Background Music

Home > Other > Background Music > Page 12
Background Music Page 12

by J. R. Rogue


  I knew I put a bad taste in his mouth, nothing like the one he left in mine, and even if he knew the truth about me, it would never compare.

  I was no scapegoat for his actions. I never let myself believe that. My guilt was my own, and it was never for him.

  One by one, my bandmates packed their instruments and left or packed their vehicles and came back inside to enjoy the last few minutes of fun before last call, which was fast approaching. I slung my guitar case over my shoulder and reached for Kat’s hand after I said goodnight to Alec.

  “Where did you park?” Kat shouted over the crowd.

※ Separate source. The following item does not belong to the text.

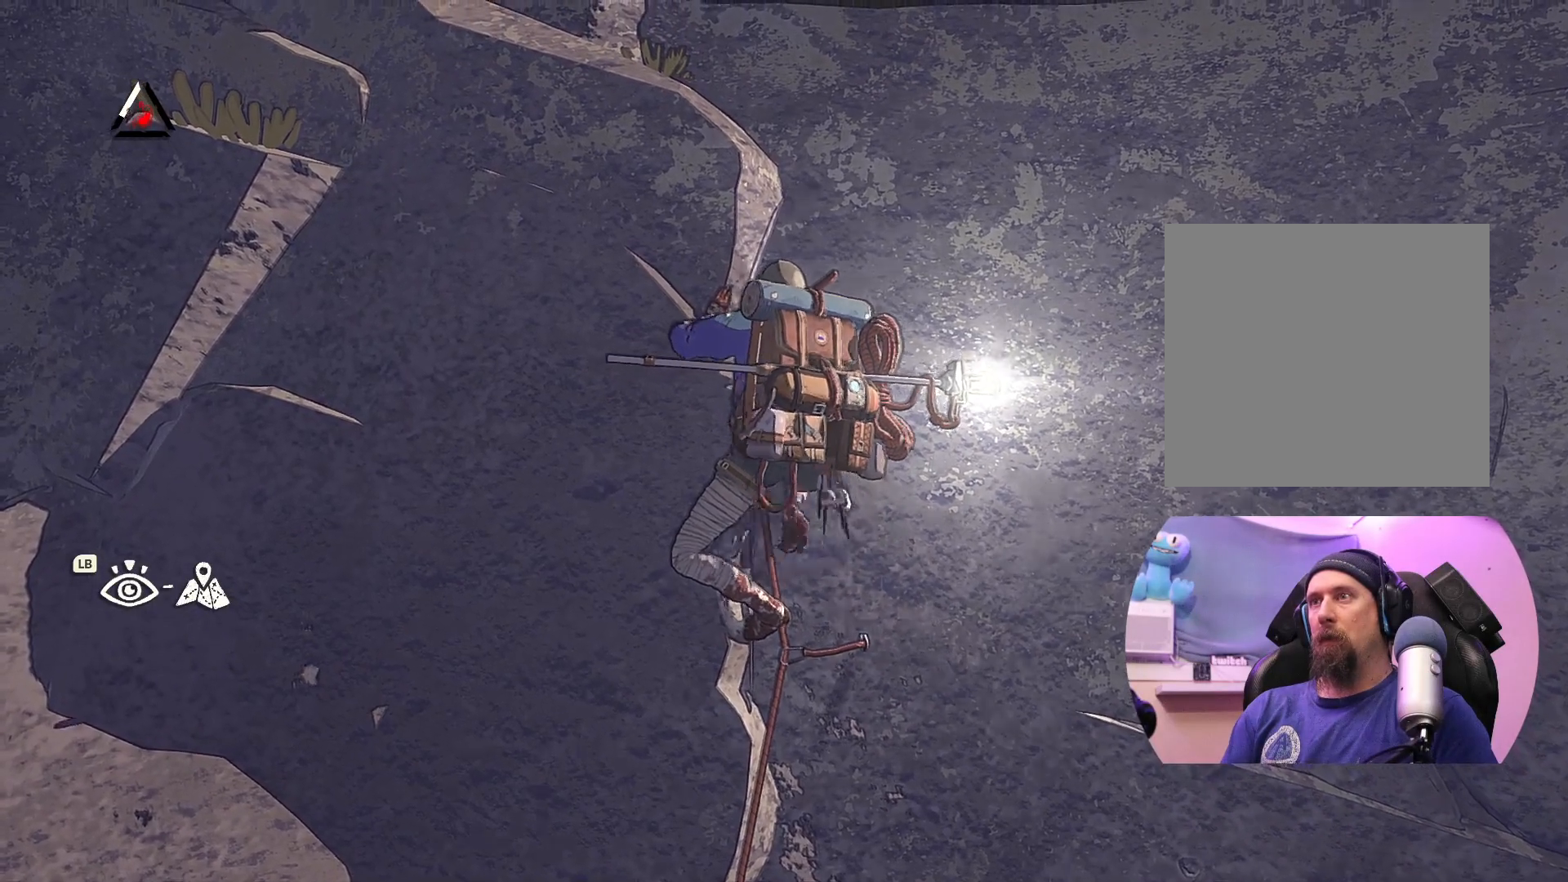
{"buttons": [], "left_stick": "center", "right_stick": "center", "events": [[317, "X", "up"]]}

  “Next door at the church.” That was small towns for you, bars and churches. Hand in hand like she and I.

  I maneuvered myself by Kat’s side, shielding her from Chuck’s presence until we made it outside into the warm Ozark air. I dropped her hand as soon as I felt gravel under my feet and focused on my truck in the distance. Now what was I going to do? The image of her under my hands, moving as my mouth touched her skin flew to my mind. I shook my head and pursed my lips. No self-control at all, that’s me.

  From the corner of my eye, I saw Kat reach up and wrap her arms around herself as if she had caught a chill.

  I looked over at the side of her face and the straight line of her mouth. “Are you okay?” I asked.

  “I saw him in there. I know you were trying to prevent me from seeing him, but I did,” she said, her voice cracking just slightly on the last word.

  If I knew Charles would be at the bar Reese was playing at, I wouldn’t have gone. He didn’t scare me with Reese around. I just didn’t want the drama, really. I would see him from time to time in town from a distance. In gas stations or in the Wal-Mart parking lot. Sometimes my throat would seize and my eyes would sting, but I was never scared. I was sick. That’s the feeling his skin evoked.

  Now, he’s leaving roses at my doorstep. He’s making business next door. He’s sitting ominously on the edge of my life. And the only reason I could find for his return was walking next to me. Reese was back in my life so Charles was trying to insert himself into it all.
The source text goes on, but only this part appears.